Lewis shrugged. “Nothing, really. I just wanted to ask how married life was treating you. I haven’t seen you since your big day.”
Maybe it
was
just the accent, but Tess was always aware of Lewis’s disarming quality of being able to make people feel sorry for him. Right now, she felt like patting him on the head like a little boy and telling him not to get himself so worried—which was ridiculous, really. Not only did she know that Lewis was just shy of his thirtieth birthday—almost her twin, in fact—but also that he was a very shrewd operator, helping to coordinate in his laid-back-to-almost-horizontal way the logisitics for nearly two thousand performers during the three weeks of the Fringe.
“It’s—very exciting,” Tess replied with a nod of affirmation. “I strongly recommend it.”
Lewis sighed. “No one on the horizon for me, I’m afraid.” He stepped in front of Tess when the girl behind the counter asked for the next order. “Here, let me buy you a coffee and we can have a chat.”
“I can’t, Lewis, sorry.

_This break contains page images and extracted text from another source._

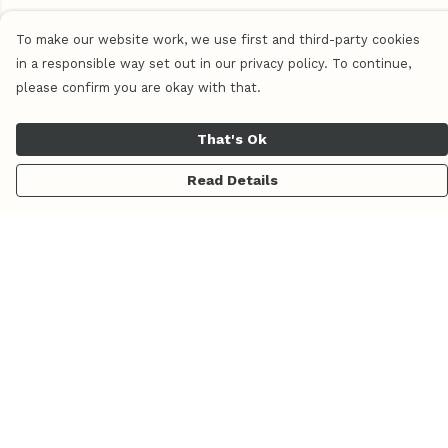
To make our website work, we use first and third-party cookies
in a responsible way set out in our privacy policy. To continue,
please confirm you are okay with that.
That's Ok
Read Details
Menu
Home
Women
Men
Pluma
Piedra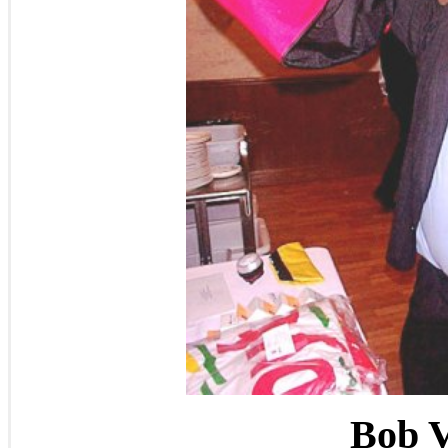
Bob V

I’ve got to be in the office in less than five minutes for a telephone call.” Tess turned to the girl behind the counter. “A cappuccino to go, please.”
“Oh, well, never mind,” Lewis said somberly. As soon as the girl had slapped the lid on the paper cup and put it on the counter, he picked it up and gave it to Tess. “Here you are, this one’s on me. You’d better get going up the road.”
Tess shot him a smile. “Thanks, Lewis. See you around.”
If Lewis said anything in reply, she didn’t hear it. She left the coffee house at speed, and with one hand clutching the cup and the other preventing the laptop case from thumping against her side, she ran as fast as her heeled boots would allow her up Lawnmarket, a Cinderella figure whose sole objective was to be at her desk before the bells of some nearby clock tower struck out its eighth peal.